Die führenden deutschen Wirtschaftsforschungsinstitute haben ihre Wachstumsprognose für das laufende Jahr drastisch nach unten korrigiert. Das Bruttoinlandsprodukt soll 2024 nur noch um 0,6 Prozent wachsen, wie das „Handelsblatt“ in seiner Dienstagausgabe unter Berufung auf Insider berichtet.

Die neue „Gemeinschaftsdiagnose“ stammt von den renommierten Instituten RWI Essen, DIW Berlin, Ifo München, IWH Halle und dem Kiel-Institut, die den Bericht im Auftrag des Bundeswirtschaftsministeriums erstellt haben. Die offizielle Vorstellung der Prognose ist für Mittwoch geplant.

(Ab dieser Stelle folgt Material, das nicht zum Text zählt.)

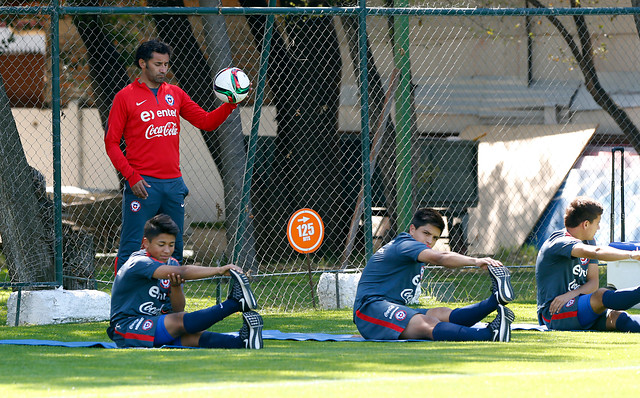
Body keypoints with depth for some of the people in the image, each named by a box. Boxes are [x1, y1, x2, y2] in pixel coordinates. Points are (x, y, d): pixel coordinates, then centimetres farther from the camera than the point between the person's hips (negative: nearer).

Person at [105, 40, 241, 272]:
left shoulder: (175, 94, 14)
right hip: (143, 184, -5)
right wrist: (131, 176, -14)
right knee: (131, 247, -8)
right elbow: (111, 143, -3)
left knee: (174, 249, 9)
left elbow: (206, 121, 16)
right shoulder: (125, 97, -1)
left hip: (173, 182, 5)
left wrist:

Die Korrektur fällt erheblich aus: Noch vor rund einem halben Jahr hatten dieselben Institute in ihrer vergangenen Gemeinschaftsprognose ein Wachstum von 1,3 Prozent für das laufende Jahr vorhergesagt. Auch für das kommende Jahr wurde die Prognose von zuvor 1,4 Prozent deutlich gesenkt.

Für 2027 rechnen die Wirtschaftsforscher mit einem Bruttoinlandsprodukt-Wachstum von rund einem Prozent. Als Hauptgrund für die schwächere Prognose nennen die Institute die Auswirkungen des Iran-Krieges sowie die deutlich gestiegenen Preise für Öl und Gas.

Die Zahlen können sich bis zur offiziellen Vorstellung der Prognose am Mittwoch noch ändern, wie das „Handelsblatt“ berichtet.